_EXERCISE INSTRUCTIONS_
Every line in the records below that holds "linejoin" must be identified and copied.

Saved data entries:
[Start of Attachment]

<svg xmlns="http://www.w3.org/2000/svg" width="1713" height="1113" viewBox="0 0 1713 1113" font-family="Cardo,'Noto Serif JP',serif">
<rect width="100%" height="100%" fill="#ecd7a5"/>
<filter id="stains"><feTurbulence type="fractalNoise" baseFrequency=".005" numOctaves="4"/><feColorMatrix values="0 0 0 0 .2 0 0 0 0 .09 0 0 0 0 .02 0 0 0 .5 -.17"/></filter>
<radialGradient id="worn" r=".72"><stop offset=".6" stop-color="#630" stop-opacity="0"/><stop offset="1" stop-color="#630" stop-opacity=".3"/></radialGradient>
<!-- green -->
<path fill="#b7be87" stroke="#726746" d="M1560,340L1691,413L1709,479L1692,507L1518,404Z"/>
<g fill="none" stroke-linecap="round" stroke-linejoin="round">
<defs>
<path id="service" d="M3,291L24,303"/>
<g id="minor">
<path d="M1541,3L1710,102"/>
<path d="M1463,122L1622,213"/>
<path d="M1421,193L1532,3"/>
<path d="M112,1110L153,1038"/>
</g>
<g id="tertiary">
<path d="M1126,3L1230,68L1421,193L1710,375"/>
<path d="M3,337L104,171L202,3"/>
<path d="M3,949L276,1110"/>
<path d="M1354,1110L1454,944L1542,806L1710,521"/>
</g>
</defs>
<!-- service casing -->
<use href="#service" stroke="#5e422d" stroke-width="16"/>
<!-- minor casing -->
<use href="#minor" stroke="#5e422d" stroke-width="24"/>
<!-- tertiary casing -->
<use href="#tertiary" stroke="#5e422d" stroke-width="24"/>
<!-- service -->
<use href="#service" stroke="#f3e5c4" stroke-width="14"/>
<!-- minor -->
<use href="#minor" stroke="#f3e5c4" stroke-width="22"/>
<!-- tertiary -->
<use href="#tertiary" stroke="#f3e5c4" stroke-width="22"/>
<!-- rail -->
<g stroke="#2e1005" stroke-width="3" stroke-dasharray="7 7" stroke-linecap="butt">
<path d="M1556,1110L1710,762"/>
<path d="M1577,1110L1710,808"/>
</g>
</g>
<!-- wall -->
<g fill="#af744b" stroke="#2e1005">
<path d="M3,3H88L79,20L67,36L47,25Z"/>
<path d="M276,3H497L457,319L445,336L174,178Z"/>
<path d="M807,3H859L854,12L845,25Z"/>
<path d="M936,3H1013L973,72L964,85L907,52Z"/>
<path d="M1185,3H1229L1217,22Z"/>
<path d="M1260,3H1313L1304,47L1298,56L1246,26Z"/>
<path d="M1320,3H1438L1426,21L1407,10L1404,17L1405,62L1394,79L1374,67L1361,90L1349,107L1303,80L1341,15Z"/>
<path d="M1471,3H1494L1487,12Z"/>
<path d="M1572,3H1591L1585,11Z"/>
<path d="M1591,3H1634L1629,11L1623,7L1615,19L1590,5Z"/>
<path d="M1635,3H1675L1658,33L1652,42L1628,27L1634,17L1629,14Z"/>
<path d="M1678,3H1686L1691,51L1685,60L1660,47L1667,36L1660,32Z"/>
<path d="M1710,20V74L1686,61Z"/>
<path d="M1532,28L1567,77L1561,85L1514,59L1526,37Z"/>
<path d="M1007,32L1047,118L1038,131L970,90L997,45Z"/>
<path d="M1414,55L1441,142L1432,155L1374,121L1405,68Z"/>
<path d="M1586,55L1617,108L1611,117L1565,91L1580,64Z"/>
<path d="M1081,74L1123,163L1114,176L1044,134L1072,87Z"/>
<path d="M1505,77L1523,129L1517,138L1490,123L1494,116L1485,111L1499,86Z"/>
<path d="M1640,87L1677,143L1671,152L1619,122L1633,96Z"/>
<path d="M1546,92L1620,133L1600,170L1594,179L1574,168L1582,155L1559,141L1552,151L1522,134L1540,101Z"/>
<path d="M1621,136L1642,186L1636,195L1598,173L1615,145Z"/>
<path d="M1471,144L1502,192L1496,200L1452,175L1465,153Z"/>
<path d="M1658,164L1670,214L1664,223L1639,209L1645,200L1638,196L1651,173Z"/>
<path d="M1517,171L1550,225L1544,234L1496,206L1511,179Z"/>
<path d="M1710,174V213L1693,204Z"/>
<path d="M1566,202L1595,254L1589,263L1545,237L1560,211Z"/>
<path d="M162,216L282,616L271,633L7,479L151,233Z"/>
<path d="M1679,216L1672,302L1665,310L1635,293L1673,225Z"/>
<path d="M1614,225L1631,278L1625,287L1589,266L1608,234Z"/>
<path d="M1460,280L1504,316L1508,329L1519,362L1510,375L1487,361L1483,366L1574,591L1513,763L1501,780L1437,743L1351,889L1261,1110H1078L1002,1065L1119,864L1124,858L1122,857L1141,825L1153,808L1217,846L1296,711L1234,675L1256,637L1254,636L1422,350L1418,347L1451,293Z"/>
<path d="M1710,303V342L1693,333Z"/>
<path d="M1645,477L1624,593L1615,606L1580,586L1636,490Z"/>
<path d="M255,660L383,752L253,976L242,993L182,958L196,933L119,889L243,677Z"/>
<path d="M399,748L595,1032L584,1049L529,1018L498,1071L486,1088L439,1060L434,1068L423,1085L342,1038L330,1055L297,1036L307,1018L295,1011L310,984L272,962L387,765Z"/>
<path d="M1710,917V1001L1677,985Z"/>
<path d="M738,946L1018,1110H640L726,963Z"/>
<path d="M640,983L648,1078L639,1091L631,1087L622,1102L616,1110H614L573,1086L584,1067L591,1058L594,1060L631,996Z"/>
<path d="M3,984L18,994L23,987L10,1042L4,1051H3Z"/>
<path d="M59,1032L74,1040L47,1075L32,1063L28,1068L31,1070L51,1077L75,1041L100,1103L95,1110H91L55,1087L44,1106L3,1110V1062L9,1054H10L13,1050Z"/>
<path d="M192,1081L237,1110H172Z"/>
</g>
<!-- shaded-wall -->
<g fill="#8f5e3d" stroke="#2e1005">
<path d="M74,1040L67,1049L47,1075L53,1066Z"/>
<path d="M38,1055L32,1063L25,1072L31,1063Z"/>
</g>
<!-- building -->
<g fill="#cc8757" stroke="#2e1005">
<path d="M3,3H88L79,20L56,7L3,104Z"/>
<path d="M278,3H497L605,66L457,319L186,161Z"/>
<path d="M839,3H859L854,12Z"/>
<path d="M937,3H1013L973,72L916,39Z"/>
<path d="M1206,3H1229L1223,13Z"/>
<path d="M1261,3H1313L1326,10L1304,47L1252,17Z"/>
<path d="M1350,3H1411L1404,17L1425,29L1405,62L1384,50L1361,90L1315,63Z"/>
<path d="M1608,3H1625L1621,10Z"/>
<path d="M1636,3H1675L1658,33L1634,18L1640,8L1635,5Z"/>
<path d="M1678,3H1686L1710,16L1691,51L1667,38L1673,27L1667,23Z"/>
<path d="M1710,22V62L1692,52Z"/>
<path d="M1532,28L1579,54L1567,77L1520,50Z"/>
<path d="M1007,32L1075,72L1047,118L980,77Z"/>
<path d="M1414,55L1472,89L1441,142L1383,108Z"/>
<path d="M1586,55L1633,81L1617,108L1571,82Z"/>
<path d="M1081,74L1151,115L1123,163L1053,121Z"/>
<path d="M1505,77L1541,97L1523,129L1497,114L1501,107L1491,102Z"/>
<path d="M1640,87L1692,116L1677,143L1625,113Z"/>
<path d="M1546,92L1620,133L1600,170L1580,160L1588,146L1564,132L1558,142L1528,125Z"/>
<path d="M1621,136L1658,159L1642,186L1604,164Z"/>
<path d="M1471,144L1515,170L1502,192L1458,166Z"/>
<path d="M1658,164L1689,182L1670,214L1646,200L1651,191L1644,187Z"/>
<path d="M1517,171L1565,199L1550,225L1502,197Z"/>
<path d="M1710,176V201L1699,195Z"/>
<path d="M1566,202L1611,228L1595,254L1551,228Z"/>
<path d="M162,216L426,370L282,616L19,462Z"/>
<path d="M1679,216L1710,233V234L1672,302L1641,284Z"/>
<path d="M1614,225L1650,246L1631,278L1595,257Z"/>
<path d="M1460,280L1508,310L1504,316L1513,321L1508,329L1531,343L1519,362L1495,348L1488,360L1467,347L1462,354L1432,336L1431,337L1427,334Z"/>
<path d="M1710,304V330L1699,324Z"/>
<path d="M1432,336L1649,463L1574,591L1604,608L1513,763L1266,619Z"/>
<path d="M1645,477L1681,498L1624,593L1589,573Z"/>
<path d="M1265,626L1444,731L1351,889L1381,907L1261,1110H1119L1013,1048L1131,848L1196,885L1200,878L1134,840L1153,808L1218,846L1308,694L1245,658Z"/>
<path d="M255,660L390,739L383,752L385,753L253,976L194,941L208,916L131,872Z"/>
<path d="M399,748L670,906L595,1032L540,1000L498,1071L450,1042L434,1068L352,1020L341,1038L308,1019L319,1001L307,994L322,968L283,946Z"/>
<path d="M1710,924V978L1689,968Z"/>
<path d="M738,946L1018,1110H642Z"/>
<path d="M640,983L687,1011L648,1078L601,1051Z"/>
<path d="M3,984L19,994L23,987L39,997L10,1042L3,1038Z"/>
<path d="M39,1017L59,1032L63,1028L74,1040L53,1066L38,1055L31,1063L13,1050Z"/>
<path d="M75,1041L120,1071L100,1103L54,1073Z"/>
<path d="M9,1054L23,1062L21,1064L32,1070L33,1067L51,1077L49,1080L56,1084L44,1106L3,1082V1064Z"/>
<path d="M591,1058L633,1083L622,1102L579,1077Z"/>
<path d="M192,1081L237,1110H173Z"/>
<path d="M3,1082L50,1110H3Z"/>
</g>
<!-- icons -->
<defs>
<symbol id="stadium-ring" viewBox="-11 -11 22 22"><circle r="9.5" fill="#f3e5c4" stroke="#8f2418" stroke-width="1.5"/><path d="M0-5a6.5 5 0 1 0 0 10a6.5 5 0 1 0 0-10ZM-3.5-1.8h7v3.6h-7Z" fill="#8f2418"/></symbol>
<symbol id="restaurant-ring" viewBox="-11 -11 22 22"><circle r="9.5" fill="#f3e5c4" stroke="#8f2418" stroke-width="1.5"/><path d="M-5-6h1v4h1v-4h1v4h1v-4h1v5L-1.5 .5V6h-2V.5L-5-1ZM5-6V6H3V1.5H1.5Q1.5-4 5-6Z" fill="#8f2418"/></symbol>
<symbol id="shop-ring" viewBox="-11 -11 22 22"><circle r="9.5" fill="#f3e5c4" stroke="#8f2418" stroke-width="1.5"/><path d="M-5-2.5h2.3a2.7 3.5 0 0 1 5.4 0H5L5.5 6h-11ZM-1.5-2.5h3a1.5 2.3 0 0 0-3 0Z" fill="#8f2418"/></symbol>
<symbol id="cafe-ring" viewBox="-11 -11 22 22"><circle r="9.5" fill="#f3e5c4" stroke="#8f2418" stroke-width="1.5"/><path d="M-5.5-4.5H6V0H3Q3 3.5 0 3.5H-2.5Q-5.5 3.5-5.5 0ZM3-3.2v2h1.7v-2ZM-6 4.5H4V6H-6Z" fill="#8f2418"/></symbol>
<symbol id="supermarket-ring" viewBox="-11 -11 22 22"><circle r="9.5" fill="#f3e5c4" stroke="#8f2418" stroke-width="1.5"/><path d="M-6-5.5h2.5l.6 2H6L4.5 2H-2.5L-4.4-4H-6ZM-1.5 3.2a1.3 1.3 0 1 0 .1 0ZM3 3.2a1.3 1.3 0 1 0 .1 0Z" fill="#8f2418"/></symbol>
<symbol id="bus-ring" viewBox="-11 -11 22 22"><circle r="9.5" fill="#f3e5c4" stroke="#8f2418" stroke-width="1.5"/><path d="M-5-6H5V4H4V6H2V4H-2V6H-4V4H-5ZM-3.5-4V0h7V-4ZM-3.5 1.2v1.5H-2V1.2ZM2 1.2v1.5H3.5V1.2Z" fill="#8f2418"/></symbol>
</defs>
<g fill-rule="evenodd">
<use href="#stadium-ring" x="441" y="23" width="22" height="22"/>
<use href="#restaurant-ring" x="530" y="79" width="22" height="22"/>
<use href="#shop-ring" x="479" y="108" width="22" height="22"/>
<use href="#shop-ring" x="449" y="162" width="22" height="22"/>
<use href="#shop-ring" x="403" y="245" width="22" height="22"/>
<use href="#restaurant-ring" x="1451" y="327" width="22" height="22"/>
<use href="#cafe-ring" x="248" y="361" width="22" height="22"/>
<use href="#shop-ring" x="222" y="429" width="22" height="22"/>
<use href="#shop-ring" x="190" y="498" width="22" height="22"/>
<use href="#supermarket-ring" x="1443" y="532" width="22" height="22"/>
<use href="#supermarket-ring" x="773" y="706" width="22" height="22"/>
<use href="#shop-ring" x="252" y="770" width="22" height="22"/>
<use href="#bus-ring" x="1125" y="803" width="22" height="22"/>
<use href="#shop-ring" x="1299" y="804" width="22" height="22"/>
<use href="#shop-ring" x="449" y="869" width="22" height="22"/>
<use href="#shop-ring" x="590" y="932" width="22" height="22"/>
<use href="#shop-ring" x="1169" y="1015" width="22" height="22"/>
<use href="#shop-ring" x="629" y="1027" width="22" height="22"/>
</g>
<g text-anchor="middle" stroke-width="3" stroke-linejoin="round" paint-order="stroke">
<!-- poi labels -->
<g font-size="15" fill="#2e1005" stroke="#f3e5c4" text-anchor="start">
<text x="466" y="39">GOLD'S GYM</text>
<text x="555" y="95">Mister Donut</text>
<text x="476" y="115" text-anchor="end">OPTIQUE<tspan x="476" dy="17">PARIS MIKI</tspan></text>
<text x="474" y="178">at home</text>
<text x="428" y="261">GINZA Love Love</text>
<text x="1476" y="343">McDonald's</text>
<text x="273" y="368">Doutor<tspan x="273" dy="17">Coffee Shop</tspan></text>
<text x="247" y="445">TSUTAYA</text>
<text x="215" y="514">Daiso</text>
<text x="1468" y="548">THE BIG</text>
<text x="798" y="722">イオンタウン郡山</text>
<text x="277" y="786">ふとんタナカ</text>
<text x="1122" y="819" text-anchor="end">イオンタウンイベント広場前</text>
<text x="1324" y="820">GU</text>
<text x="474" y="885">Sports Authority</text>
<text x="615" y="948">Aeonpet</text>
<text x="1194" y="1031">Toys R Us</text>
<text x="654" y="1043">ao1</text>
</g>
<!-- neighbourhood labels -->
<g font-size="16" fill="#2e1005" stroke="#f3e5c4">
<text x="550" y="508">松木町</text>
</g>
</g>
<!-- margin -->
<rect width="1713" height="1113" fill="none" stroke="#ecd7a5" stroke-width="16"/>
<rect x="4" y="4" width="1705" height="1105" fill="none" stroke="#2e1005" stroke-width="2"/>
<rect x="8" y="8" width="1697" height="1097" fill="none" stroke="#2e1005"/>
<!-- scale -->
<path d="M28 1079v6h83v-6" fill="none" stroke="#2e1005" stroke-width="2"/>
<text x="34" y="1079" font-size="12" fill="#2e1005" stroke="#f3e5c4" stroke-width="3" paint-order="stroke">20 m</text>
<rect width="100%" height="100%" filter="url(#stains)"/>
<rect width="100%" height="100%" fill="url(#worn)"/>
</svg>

[End of Attachment]

_OUTPUT BELOW_
<g fill="none" stroke-linecap="round" stroke-linejoin="round">
<g text-anchor="middle" stroke-width="3" stroke-linejoin="round" paint-order="stroke">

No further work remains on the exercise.